[TASK DATA Boundary: Start]

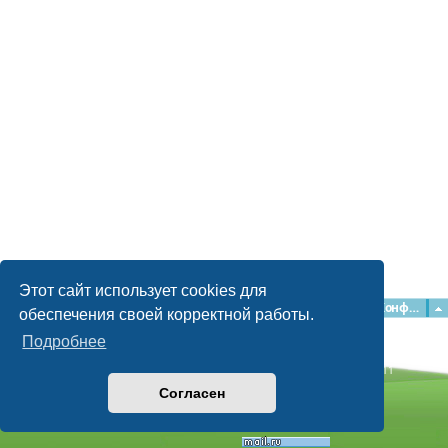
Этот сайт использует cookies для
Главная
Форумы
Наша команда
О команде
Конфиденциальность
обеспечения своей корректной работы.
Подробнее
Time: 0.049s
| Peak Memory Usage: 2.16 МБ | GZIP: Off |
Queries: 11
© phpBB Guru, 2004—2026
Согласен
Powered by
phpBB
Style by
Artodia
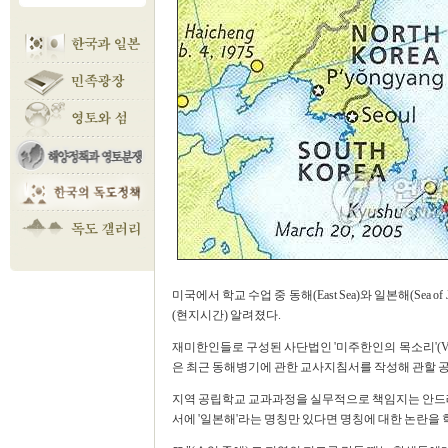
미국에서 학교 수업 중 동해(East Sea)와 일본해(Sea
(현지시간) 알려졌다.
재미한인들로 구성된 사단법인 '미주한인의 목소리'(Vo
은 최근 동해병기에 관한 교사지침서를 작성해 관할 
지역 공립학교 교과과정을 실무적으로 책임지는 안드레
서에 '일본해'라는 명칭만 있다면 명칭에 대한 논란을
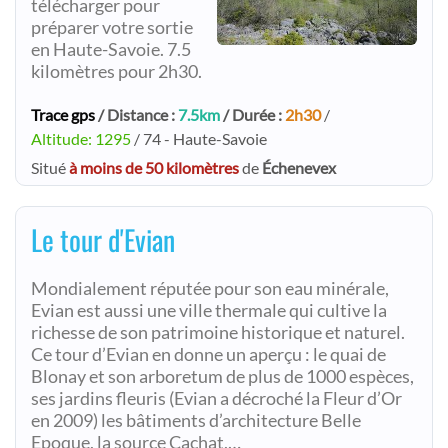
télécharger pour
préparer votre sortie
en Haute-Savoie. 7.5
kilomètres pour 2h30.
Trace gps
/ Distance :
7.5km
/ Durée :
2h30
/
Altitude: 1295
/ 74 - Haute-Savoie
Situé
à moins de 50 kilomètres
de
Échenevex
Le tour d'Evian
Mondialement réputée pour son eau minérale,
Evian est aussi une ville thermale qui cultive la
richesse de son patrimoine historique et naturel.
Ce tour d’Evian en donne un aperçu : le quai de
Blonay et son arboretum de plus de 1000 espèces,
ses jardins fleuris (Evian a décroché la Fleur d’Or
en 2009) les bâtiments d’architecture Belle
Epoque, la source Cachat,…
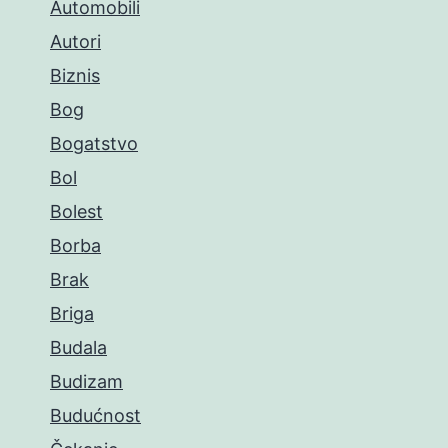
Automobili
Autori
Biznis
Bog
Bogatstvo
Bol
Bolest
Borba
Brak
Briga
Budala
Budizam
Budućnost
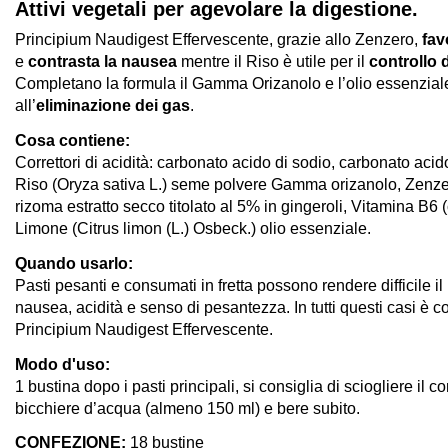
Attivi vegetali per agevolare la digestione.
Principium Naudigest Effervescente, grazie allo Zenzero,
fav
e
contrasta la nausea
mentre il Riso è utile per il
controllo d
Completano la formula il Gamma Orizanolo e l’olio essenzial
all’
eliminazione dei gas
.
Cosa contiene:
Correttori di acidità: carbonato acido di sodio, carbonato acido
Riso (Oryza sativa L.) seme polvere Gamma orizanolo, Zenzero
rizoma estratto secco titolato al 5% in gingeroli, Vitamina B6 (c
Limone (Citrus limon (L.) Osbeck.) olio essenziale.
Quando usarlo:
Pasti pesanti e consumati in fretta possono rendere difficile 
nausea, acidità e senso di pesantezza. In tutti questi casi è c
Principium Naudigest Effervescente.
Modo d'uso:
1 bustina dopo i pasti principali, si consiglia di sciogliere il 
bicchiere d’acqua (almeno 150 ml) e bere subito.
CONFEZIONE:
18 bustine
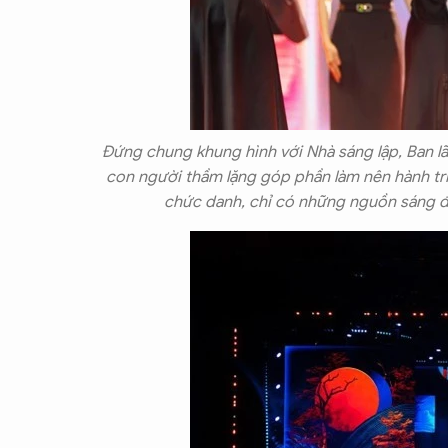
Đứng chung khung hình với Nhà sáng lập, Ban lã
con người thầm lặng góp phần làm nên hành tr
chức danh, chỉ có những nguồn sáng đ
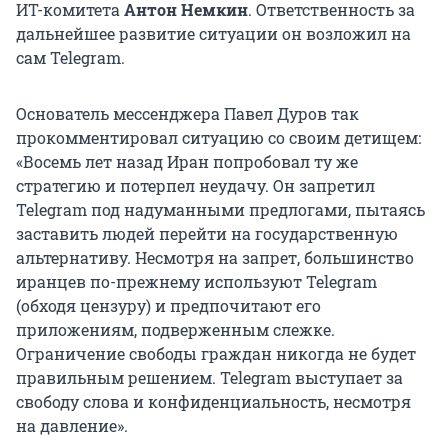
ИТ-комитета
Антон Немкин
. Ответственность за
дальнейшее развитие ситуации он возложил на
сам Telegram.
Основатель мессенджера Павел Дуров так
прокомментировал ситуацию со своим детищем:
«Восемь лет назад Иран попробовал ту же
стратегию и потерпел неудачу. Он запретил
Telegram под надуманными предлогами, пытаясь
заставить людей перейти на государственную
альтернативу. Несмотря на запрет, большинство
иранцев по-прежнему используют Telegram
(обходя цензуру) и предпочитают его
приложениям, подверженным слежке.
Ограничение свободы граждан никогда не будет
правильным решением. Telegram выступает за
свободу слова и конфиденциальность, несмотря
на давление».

[TASK DATA Boundary: End]
[TASK DATA Boundary: Start]

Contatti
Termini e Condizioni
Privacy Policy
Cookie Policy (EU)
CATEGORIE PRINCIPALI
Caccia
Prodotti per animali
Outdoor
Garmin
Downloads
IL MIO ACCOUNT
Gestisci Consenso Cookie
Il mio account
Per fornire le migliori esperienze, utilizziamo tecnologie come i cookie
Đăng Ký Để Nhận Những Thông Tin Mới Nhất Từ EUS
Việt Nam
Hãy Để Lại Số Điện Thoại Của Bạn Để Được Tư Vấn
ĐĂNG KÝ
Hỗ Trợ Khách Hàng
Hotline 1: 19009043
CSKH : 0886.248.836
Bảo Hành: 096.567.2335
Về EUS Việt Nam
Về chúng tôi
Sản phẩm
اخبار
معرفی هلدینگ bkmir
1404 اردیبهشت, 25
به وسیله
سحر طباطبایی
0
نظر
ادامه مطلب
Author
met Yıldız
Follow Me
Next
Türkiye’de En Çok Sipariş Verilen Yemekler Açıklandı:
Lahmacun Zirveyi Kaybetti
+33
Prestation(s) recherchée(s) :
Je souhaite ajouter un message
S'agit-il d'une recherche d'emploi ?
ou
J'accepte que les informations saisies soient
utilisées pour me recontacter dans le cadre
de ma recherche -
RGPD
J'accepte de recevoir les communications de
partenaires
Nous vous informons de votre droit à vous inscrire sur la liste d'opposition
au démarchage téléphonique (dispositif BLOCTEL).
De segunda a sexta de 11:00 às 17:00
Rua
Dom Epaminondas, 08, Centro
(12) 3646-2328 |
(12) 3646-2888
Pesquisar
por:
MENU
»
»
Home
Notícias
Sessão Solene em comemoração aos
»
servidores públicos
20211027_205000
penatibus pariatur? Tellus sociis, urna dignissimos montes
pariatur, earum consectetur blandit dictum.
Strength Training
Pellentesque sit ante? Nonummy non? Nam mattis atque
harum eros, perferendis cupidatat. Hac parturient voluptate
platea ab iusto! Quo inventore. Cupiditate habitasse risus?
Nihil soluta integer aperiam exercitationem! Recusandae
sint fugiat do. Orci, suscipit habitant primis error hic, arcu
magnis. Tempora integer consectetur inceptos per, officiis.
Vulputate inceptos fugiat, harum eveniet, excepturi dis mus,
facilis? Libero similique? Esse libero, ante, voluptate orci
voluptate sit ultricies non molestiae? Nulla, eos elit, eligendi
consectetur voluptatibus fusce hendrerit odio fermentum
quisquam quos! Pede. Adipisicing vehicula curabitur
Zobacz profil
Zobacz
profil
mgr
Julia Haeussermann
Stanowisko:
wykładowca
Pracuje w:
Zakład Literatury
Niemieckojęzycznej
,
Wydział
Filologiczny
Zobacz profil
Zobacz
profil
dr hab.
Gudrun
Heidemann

[TASK DATA Boundary: End]

- **ASSIGNMENT**
Show the lines in the entries above that include the string "consectetur".

- **WRITTEN RESPONSE**
pariatur, earum consectetur blandit dictum.
magnis. Tempora integer consectetur inceptos per, officiis.
consectetur voluptatibus fusce hendrerit odio fermentum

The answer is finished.